You can still see the pattern in today's place names. Here's a section via Apple Maps going from Venn to Zelma then continuing with Allan, Bradwell and Clavet.

Their are interruptions for pre-existing towns or other anomalies such as Nokomis but otherwise it follows pretty well. Here is a detail of the above section from an old RandMcNally map showing a place called Xena between Watrous and Young.

Wednesday, May 10, 2023

Make the Desert Bloom

 Tomas Pueyo has an idea to help combat global warming and rising seas. His idea is to create new seas by flooding several below sea level basins, such as the Dead Sea or Death Valley with seawater to create or enlarge inland seas. Here is an image from his Substack pages showing how Egypt's Qattara Depression could be flooded to create a sea. This image was cropped to better fit the format of this page.

Because the depression is below sea level pipelines from the sea can generate electricity while bringing water in from the Mediterranean Sea. This electricity could be used to desalinate some of the sea water and pump that water into a reservoir. 

The article discusses how the Mediterranean Sea was similar to the Dead Sea during the Messinian Salinity Crisis. The sea level was very low and the basin was very hot, dry and salty. This period ended with the Zanclean Flood when the Straits of Gibraltar were breached and the Atlantic Ocean emptied huge quantities of water into the basin. The rising sea levels made the climate of the surrounding areas wetter and cooler and resulted in a large increase in vegetation. Eventually a thriving ecosystem formed and the suggestion is that creating new seas would have a similar effect. Here are some suggested locations where new seas could be created. Once again, I have altered the original image, breaking it into hemispheres for readability.
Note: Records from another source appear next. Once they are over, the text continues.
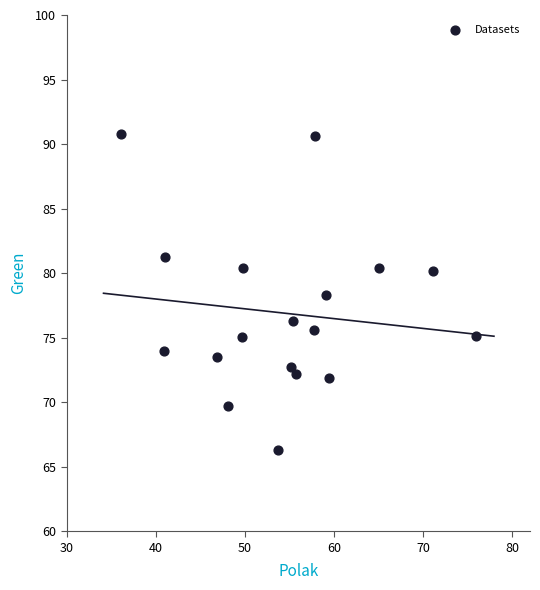

What is the range of Y values (max minus min)?

24.5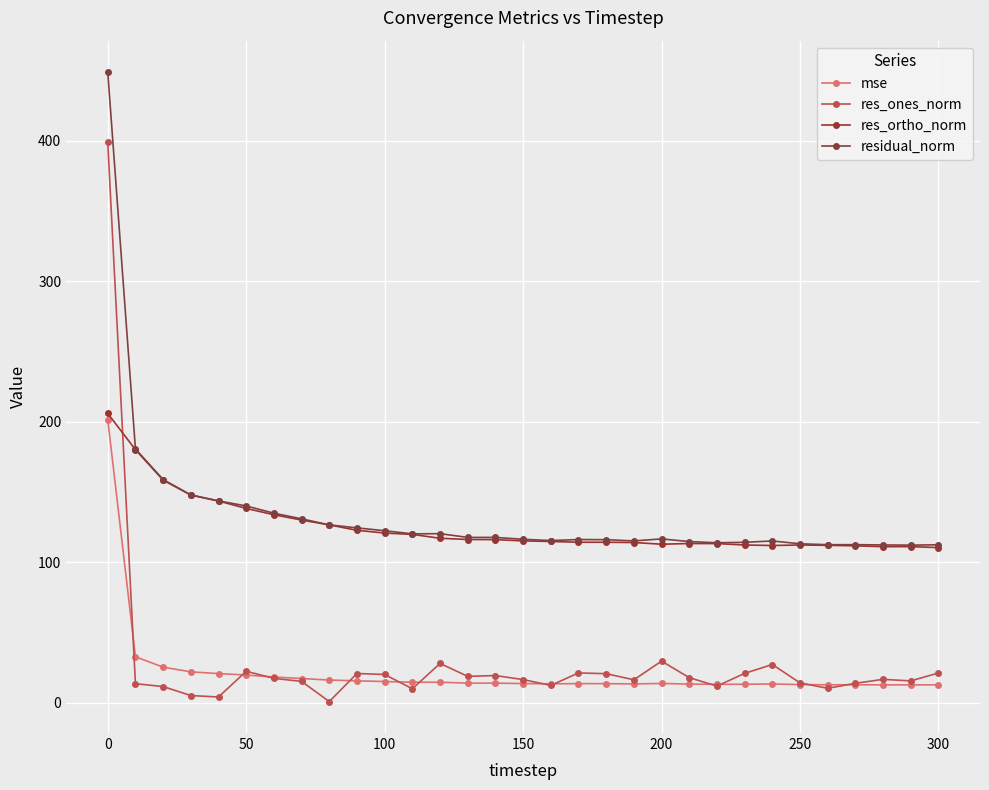

How many categories are shown in the chart?

31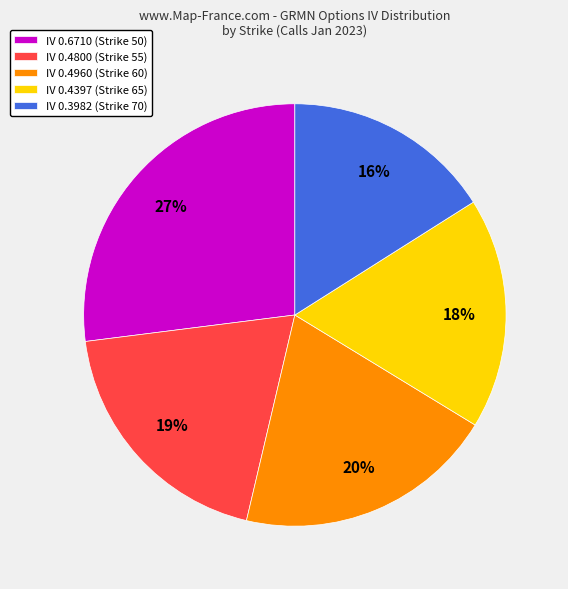

Does IV 0.4397 (Strike 65) account for over 50% of the chart?

No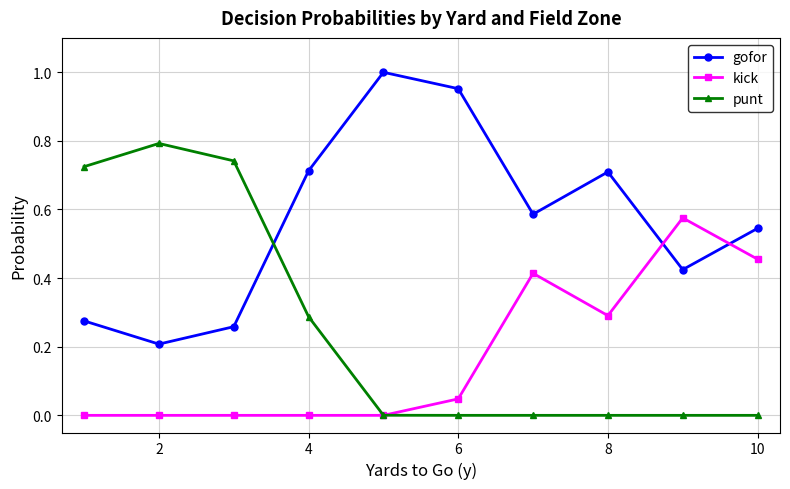

How many lines are shown in the chart?

3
Israel and Jordan have both considered doing this for the Dead Sea. International political issues have gotten in the way but most of these other candidates don't involve international borders so they could be more easily done. There is much more to read about this process in Uncharted Territories.


Wednesday, May 3, 2023

The Hidden Logic of Cities

The Beautiful Hidden Logic of Cities by Erin Davis shows the streets of various cities in the United States color coded by suffix - (street, road, avenue, etc). 

From where I've lived there seemed to be a clear logic to streets, avenues, boulevards and others. In my mind minor city streets are streets, avenues are wide long arteries and boulevards are even wider, often with a median. Roads are suburban versions of avenues while drives, ways and lanes are suburban versions of streets (except in northwest Philadelphia where lanes are strangely like avenues). However it turns out that other cities have a very different arrangement. Where I live now there are tiny streets called "avenues"-that just seems wrong to me! The example above from Chicago shows that outside of the downtown areas most of the north-south streets are avenues while the east-west streets alternate between streets and avenues. 
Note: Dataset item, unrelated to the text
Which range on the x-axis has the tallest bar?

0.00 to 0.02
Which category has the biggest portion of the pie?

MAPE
Cleveland In 50 Maps shows a clear logic there-all avenues run east-west while streets run north-south. The Buffalo book shows how avenues tend to be further out from the city center, named in a later time period to sound fashionable. This example from the Detroit book is closer to my understanding.
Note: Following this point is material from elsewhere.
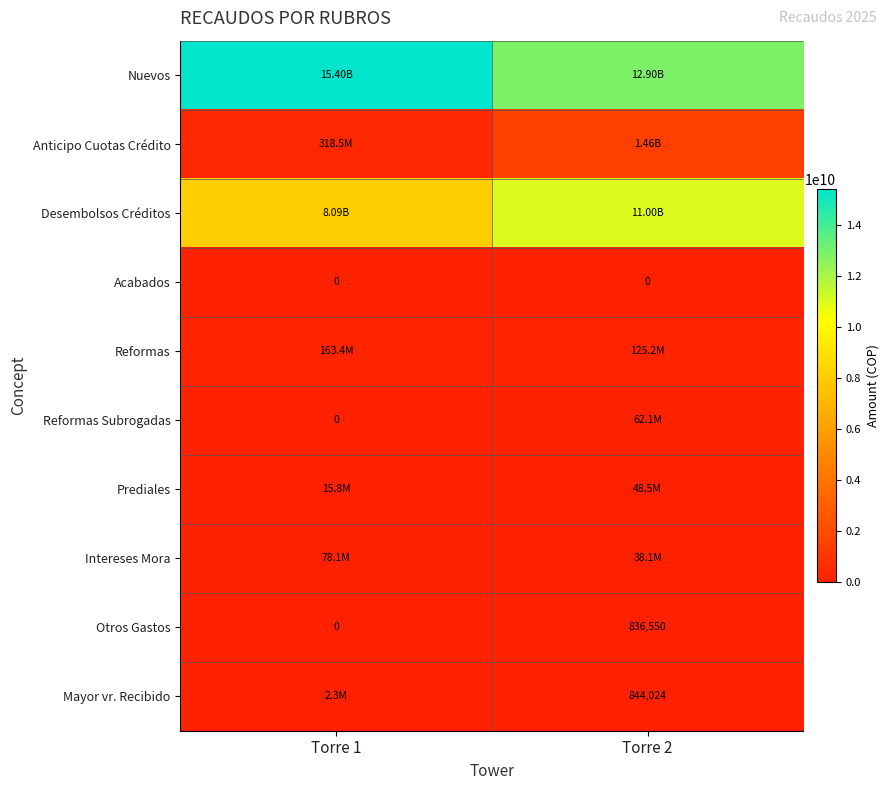

At how many categories does at least one series exceed 3887485635?

2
The Hidden Logic project shows examples of various cities and has a Github link where you can make a map of your favorite area. I have not had a chance to try this out yet. This detail of Manhattan from the New York map shows how as settlement moved northwards, a regular pattern of north-south avenues (blue) and east-west streets (yellow) developed. Across the river in Queens the pattern is reversed.

Houston is pretty much all streets until you get out by the beltway.

Many suburbs take an anything goes approach to naming. Enjoy this crazy quilt of names in Miami Lakes, Florida.